Studies on medical and immunological intervention in HIV-1 infection

Abstract

The very first HIV-1 infected patients who received antiretroviral combination therapy (HAART) were severely ill and had very low CD4+ T cell counts. We describe a group of severely ill HIV- I infected patients monitored for the first two years of their HAART. The patients were subdivided retrospectively into viral responders and viral low responders. Memory and naive T cells increased in both groups and membrane bound activation markers decreased. There were no clinical differences in number of deaths or HIV related events during two years follow up in the two groups. However after seven years there were clinical differences. Virological clearance was achieved in half of the patients in the original viral low responder group. Differences in adherence to HAART may explain the diverse outcome in the two groups.

This study argues for continued treatment with HAART in spite of viral failure and subsequent development of primary and secondary resistance mutations. If treatment with HAART is interrupted the CD4+ T cell count again decreases and viral load increases to the same level as before treatment. A group of HIV- I infected patients with a history of long time HAART, well suppressed plasma viral loads and recovered CD4+ T cell counts, were followed during long-term treatment interruption (LTI). We found that CD4+ T cell decrease during treatment interruption was an inverse reflection of CD4+ T cell increase during treatment. A close correlation between pre-HAART nadir CD4+ T cell counts (lowest ever), levels of CD4+ memory cells at the start of LTI and the duration of LTI, indicates that CD4+ T cell memory levels may not be fully recovered even after a long period of effective HAART, irrespective of absolute CD4+ T cells count reached during treatment.

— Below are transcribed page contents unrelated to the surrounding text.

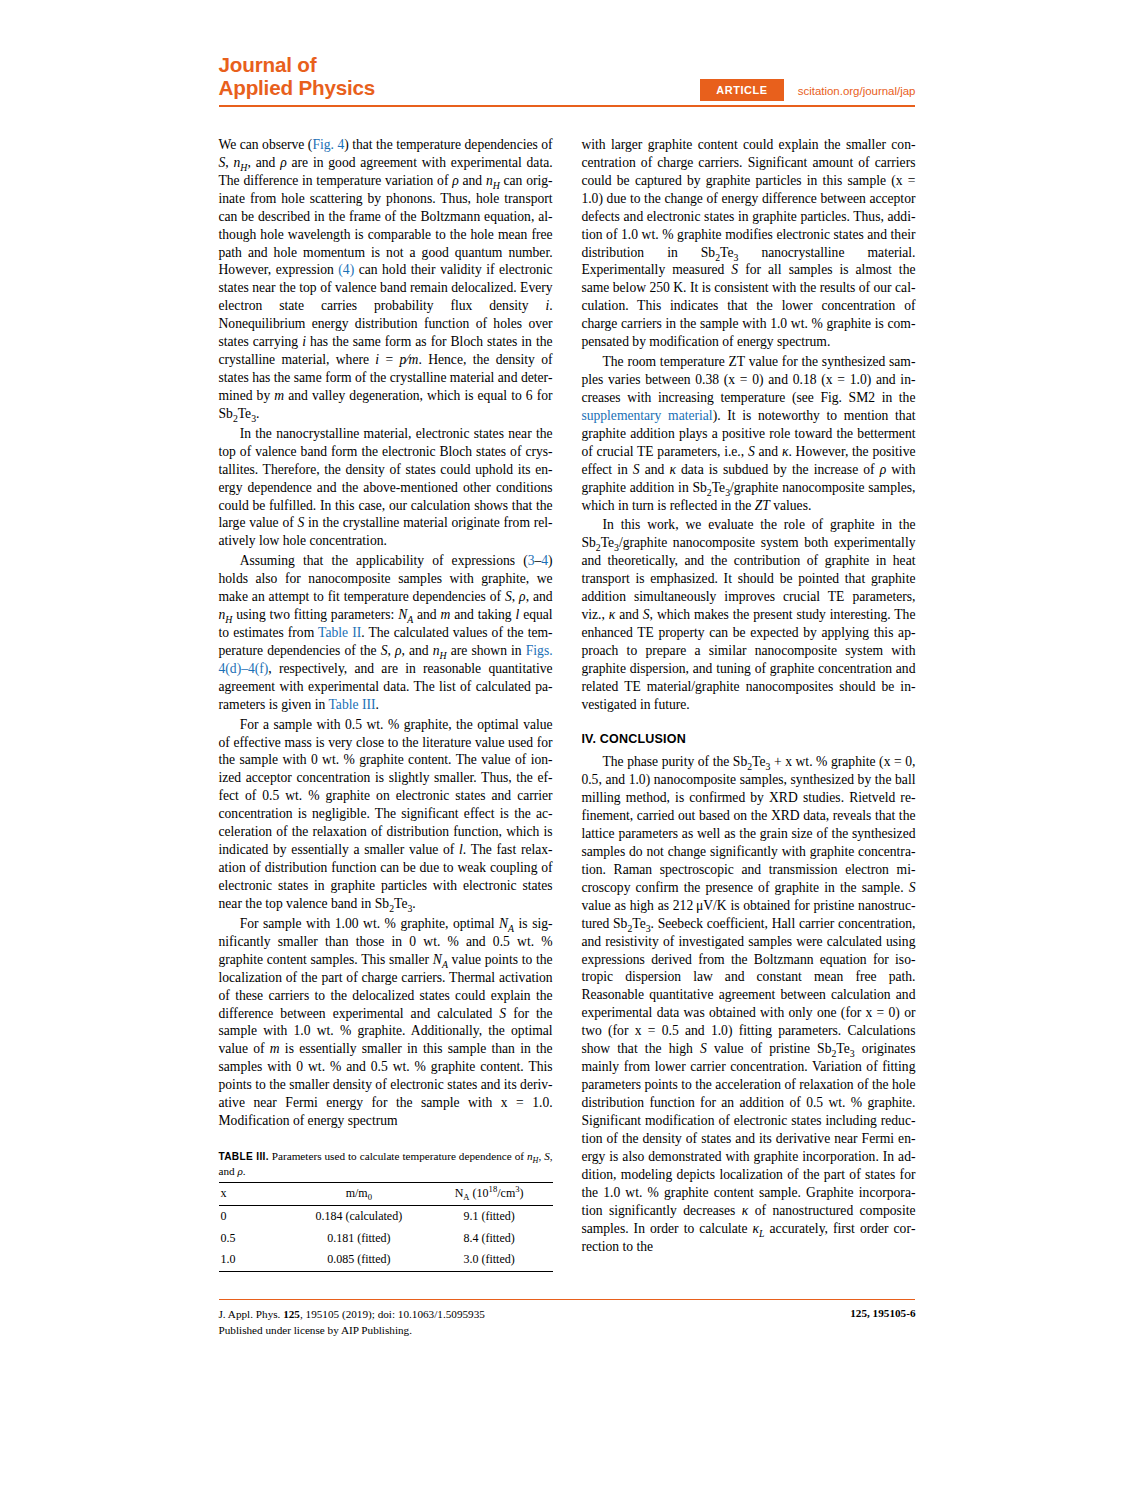Journal of
Applied Physics
ARTICLE scitation.org/journal/jap
We can observe (Fig. 4) that the temperature dependencies of S, nH, and ρ are in good agreement with experimental data. The difference in temperature variation of ρ and nH can originate from hole scattering by phonons. Thus, hole transport can be described in the frame of the Boltzmann equation, although hole wavelength is comparable to the hole mean free path and hole momentum is not a good quantum number. However, expression (4) can hold their validity if electronic states near the top of valence band remain delocalized. Every electron state carries probability flux density i. Nonequilibrium energy distribution function of holes over states carrying i has the same form as for Bloch states in the crystalline material, where i = p⁄m. Hence, the density of states has the same form of the crystalline material and determined by m and valley degeneration, which is equal to 6 for Sb2Te3.
In the nanocrystalline material, electronic states near the top of valence band form the electronic Bloch states of crystallites. Therefore, the density of states could uphold its energy dependence and the above-mentioned other conditions could be fulfilled. In this case, our calculation shows that the large value of S in the crystalline material originate from relatively low hole concentration.
Assuming that the applicability of expressions (3–4) holds also for nanocomposite samples with graphite, we make an attempt to fit temperature dependencies of S, ρ, and nH using two fitting parameters: NA and m and taking l equal to estimates from Table II. The calculated values of the temperature dependencies of the S, ρ, and nH are shown in Figs. 4(d)–4(f), respectively, and are in reasonable quantitative agreement with experimental data. The list of calculated parameters is given in Table III.
For a sample with 0.5 wt. % graphite, the optimal value of effective mass is very close to the literature value used for the sample with 0 wt. % graphite content. The value of ionized acceptor concentration is slightly smaller. Thus, the effect of 0.5 wt. % graphite on electronic states and carrier concentration is negligible. The significant effect is the acceleration of the relaxation of distribution function, which is indicated by essentially a smaller value of l. The fast relaxation of distribution function can be due to weak coupling of electronic states in graphite particles with electronic states near the top valence band in Sb2Te3.
For sample with 1.00 wt. % graphite, optimal NA is significantly smaller than those in 0 wt. % and 0.5 wt. % graphite content samples. This smaller NA value points to the localization of the part of charge carriers. Thermal activation of these carriers to the delocalized states could explain the difference between experimental and calculated S for the sample with 1.0 wt. % graphite. Additionally, the optimal value of m is essentially smaller in this sample than in the samples with 0 wt. % and 0.5 wt. % graphite content. This points to the smaller density of electronic states and its derivative near Fermi energy for the sample with x = 1.0. Modification of energy spectrum
TABLE III. Parameters used to calculate temperature dependence of nH, S, and ρ.
| x | m/m 0 | N A (10 18 /cm 3 ) |
| --- | --- | --- |
| 0 | 0.184 (calculated) | 9.1 (fitted) |
| 0.5 | 0.181 (fitted) | 8.4 (fitted) |
| 1.0 | 0.085 (fitted) | 3.0 (fitted) |
with larger graphite content could explain the smaller concentration of charge carriers. Significant amount of carriers could be captured by graphite particles in this sample (x = 1.0) due to the change of energy difference between acceptor defects and electronic states in graphite particles. Thus, addition of 1.0 wt. % graphite modifies electronic states and their distribution in Sb2Te3 nanocrystalline material. Experimentally measured S for all samples is almost the same below 250 K. It is consistent with the results of our calculation. This indicates that the lower concentration of charge carriers in the sample with 1.0 wt. % graphite is compensated by modification of energy spectrum.
The room temperature ZT value for the synthesized samples varies between 0.38 (x = 0) and 0.18 (x = 1.0) and increases with increasing temperature (see Fig. SM2 in the supplementary material). It is noteworthy to mention that graphite addition plays a positive role toward the betterment of crucial TE parameters, i.e., S and κ. However, the positive effect in S and κ data is subdued by the increase of ρ with graphite addition in Sb2Te3/graphite nanocomposite samples, which in turn is reflected in the ZT values.
In this work, we evaluate the role of graphite in the Sb2Te3/graphite nanocomposite system both experimentally and theoretically, and the contribution of graphite in heat transport is emphasized. It should be pointed that graphite addition simultaneously improves crucial TE parameters, viz., κ and S, which makes the present study interesting. The enhanced TE property can be expected by applying this approach to prepare a similar nanocomposite system with graphite dispersion, and tuning of graphite concentration and related TE material/graphite nanocomposites should be investigated in future.
IV. Conclusion
The phase purity of the Sb2Te3 + x wt. % graphite (x = 0, 0.5, and 1.0) nanocomposite samples, synthesized by the ball milling method, is confirmed by XRD studies. Rietveld refinement, carried out based on the XRD data, reveals that the lattice parameters as well as the grain size of the synthesized samples do not change significantly with graphite concentration. Raman spectroscopic and transmission electron microscopy confirm the presence of graphite in the sample. S value as high as 212 μV/K is obtained for pristine nanostructured Sb2Te3. Seebeck coefficient, Hall carrier concentration, and resistivity of investigated samples were calculated using expressions derived from the Boltzmann equation for isotropic dispersion law and constant mean free path. Reasonable quantitative agreement between calculation and experimental data was obtained with only one (for x = 0) or two (for x = 0.5 and 1.0) fitting parameters. Calculations show that the high S value of pristine Sb2Te3 originates mainly from lower carrier concentration. Variation of fitting parameters points to the acceleration of relaxation of the hole distribution function for an addition of 0.5 wt. % graphite. Significant modification of electronic states including reduction of the density of states and its derivative near Fermi energy is also demonstrated with graphite incorporation. In addition, modeling depicts localization of the part of states for the 1.0 wt. % graphite content sample. Graphite incorporation significantly decreases κ of nanostructured composite samples. In order to calculate κL accurately, first order correction to the
J. Appl. Phys. 125, 195105 (2019); doi: 10.1063/1.5095935
Published under license by AIP Publishing.
125, 195105-6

HAART does not improve the specific immune response against HIV. Therapeutic vaccination would be a valuable addition to antiviral chemotherapy as immune stimulation potentially helps to reduce the need for antiretroviral drugs by strengthen or inducing new immunological responses. We monitored the long-term immune responses of HIV-infected patients immunized with HIV envelope rgpl60 before HAART was introduced.

HIV specific T-helper cell responses induced by immunization were maintained at high levels up to 7 years after the last injection. The addition of HAART in these patients did not alter this HIV-specific response but gave a profound reduction in viral load and increased total CD4+ T cell counts. Immunization with rgp160 was combined with HAART in another group of patients. As controls, patients treated with HAART only, were followed in addition to two groups receiving tetanus as a non HIV specific vaccine (one group with and one without HIV infection).

In keeping with previous rgpl60 immunization studies, we were able to demonstrate a positive effect of rgp 160 on CD4+ T cell count, measurable six to twelve months after the last immunization. The HIV-specific T cell response was maintained at very high levels up to two years in HAART treated patients, but not to the same extent in non-HAART treated patients, despite comparable or even higher CD4+ T cell levels during follow up. CD4 specific responses to recall antigens (tetanus toxoid and tuberculin) were boosted by the rgp 160 immunization. HIV specific immunization during HAART might thus induce responses potentially beneficial during a future planned treatment interruption.

In order to control HIV, effective CD4 and CTL responses are needed in addition to sufficient levels of neutralizing antibodies. Plasmid DNA vaccines can stimulate CTL by intracellular protein production, presented via the HLA class I pathway. They may also stimulate B cells to generate antibodies. We describe a study where DNA constructs encoding the rev, tat and nef regulatory HIV- I genes were given to asymptomatic HIV-1 infected patients on stable HAART and with undetectable viral load. The results were compared with a prior non-randomized study where the same genes were given separately in a ten fold lower total dose to patients with similar CD4+ T cell levels but not on HAART. New HIV-specific proliferative responses were found in all immunized patients who lacked this response before immunization. The specific cytolytic capacity decreased in the placebo group but not in the immunized groups. We did not find that HAART per se was important for the immediate response to the chosen DNA plasmids, in patients with comparable CD4+ and CD8+ T cell levels, even though the total DNA dose was ten folds higher. Since both nef and tat have immune suppressive activities, these properties may have been more prominent in a combination of the genes in a higher dose.

We have clinical evidence that long-term antiviral treatment causes viral suppression and clinical benefits in both viral responders and low-responders. An important variable for prediction of successful interruption of treatment appeared to be retained CD4+ memory cells, directly correlated with nadir CD4+ T cell count. HIV immunization together with antiviral treatment enhanced the magnitude and duration of new HIVspecific immune responses. Immunization with HIV antigens alone has improved short-term survival and almost always induces new HIV-specific T cell responses. This shows that new memory cells can be induce by vaccination in the chronic phase of infection, which should permit extended treatment interruption.